MobileRead Forums - View Single Post

rtiangha · 01-24-2020, 05:01 AM

Quote:

Originally Posted by geek1011

It's a problem in the code itself (I figured out how it works the same way I figure out patches (i.e. disassembly), unlike how the dictionary stuff was original done many years ago).

OK, my Python is weak, but it would be nice to fix this if possible, especially if more is known about the file format now than when penelope was originally developed. So while I wait for your notes, I'm going to try to reason this out without trying to code trace everything (which is something I don't really want to do, lol) and maybe even someone with the skills might be able to fix things if I don't get around to it or can't figure it out in time.

Quote:

To fix it, you need to change kobo_prefix.py (or prefix_kobo.py, I don't remember which)

Definitely prefix_kobo.py.

Quote:

to consider only the first 2 chars when determining whether to use 11.html,

I saw your reply to skybook in the other thread. So is it just enough to change this portion:

Code:

        if is_ok:
            prefix = headword[0:length]

to this:

Code:

        if is_ok:
            prefix = headword[0:2]

Or is there more to it?

Quote:

you need to consider if a character is in the Unicode letters class rather than just ASCII,

So clearly, this part:

Code:

    def is_allowed(character):
        # all non-ascii (x > 127) are ok
        # all ASCII lowercase letters (97 <= x <= 122) are ok
        # everything else is not ok
        try:
            code = ord(character)
            return (code > 127) or ((code >= 97) and (code <= 122))
        except:
            pass
        return True

needs to be rewritten. I think x > 127 was intended to take care of things like Japanese, Chinese, Arabic, etc. characters, but I'm guessing that there's stuff in there that needs to be ignored too (like emojis and other symbols)? Or are there other things to be concerned about?

Quote:

and you might need to add a .replace(" ", "a")..

That part I'm not sure about, but is it related to the

Quote:

For entries like "copper noble", those should have gone into files like "co.html" instead of "11.html", but that's a bug in Penelope.

issue in the other thread? As in (if I'm reading the code right; remember, weak in Python) the entry gets treated as a special case because of the space (because SPACE has a ASCII/Unicode value of 64 which is outside of the range that the is_allowed() function is looking at) and so replacing all spaces with 'a' (or really, any character in the allowable range?) is needed so the code as currently written treats it as a headword with no spaces (which it is able to process correctly) instead? Or did I get that completely wrong?

Also, does dictutil handle Kobo dictionary synonyms properly? Penelope doesn't even touch it, and stuff like the Japanese dictionaries rely heavily on synonyms because the language uses three alphabets (Kanji, hiragana and katakana) and a complex word can be spelt with any combination (ex. All kanji, all hiragana, all katakana, a mix of kanji and hiragana, or even in Latin letters via romaji) and so it leans heavily on synonyms so that there aren't separate/duplicate entries for each different way to spell a word.

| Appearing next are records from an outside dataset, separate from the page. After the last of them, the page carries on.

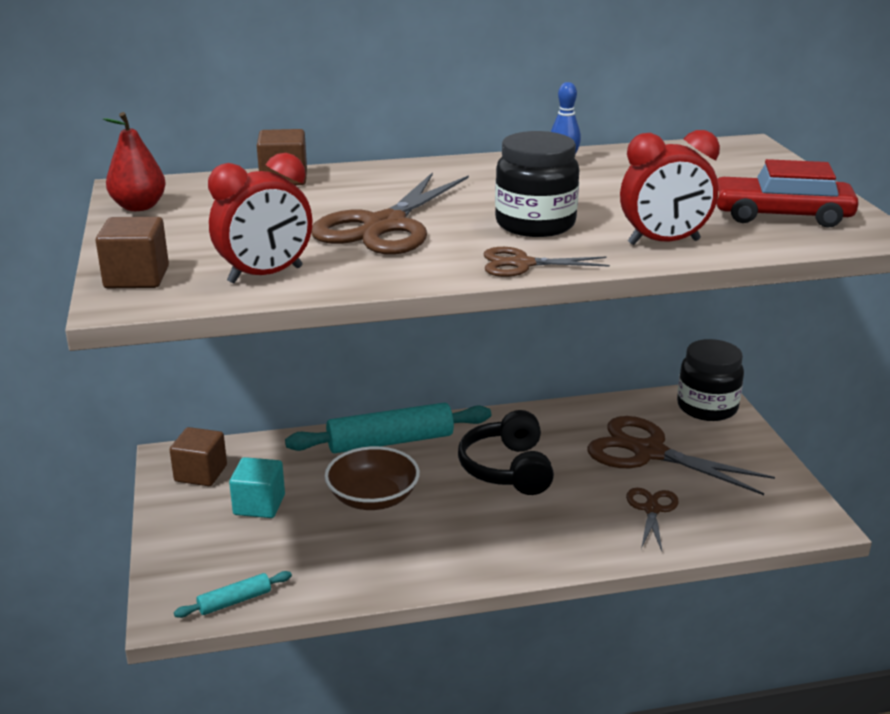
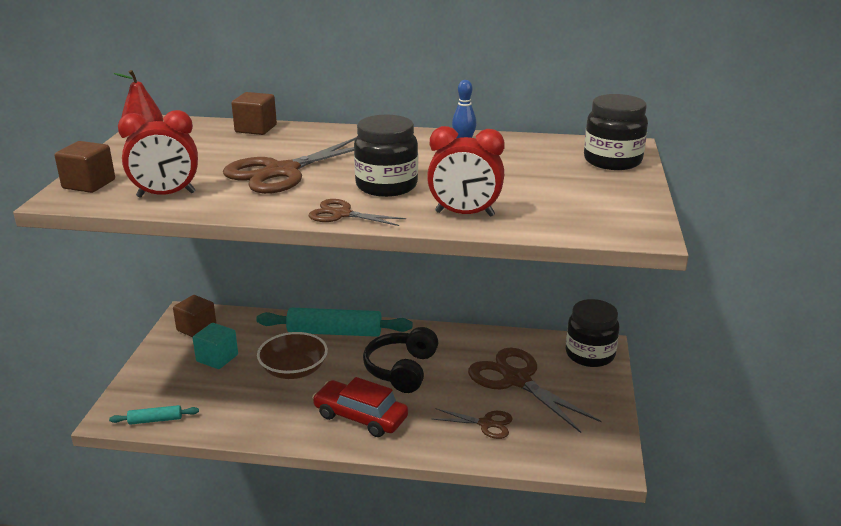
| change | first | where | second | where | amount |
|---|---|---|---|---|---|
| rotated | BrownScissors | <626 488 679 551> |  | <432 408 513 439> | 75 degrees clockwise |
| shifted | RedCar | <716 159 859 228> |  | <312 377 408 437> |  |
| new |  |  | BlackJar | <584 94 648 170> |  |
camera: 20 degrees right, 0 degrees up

While many of the stock Kobo dictionaries are encrypted, the Japanese ones currently aren't, if you'd like to take a peek at how they use synonyms (I actually managed to convert the Progressive EN-JA kobo dictionary to Stardict XML format, which considering I don't know regular expressions or XSLT at all (I did it with a lot of find/replace in Notepad++, lol), I was amazed that it even worked and immediately sought to merge it with entries from the open-source JMDict project, albeit an older version (using --flatten-synonyms, of course); in fact, part of my struggle was in creating an updated JMDict version with 2019 data because my Kobo wouldn't recognize what I made no matter what I did, which in hindsight, might probably be due to " " appearing in some headwords. So yeah, it'd be nice to fix penelope if possible).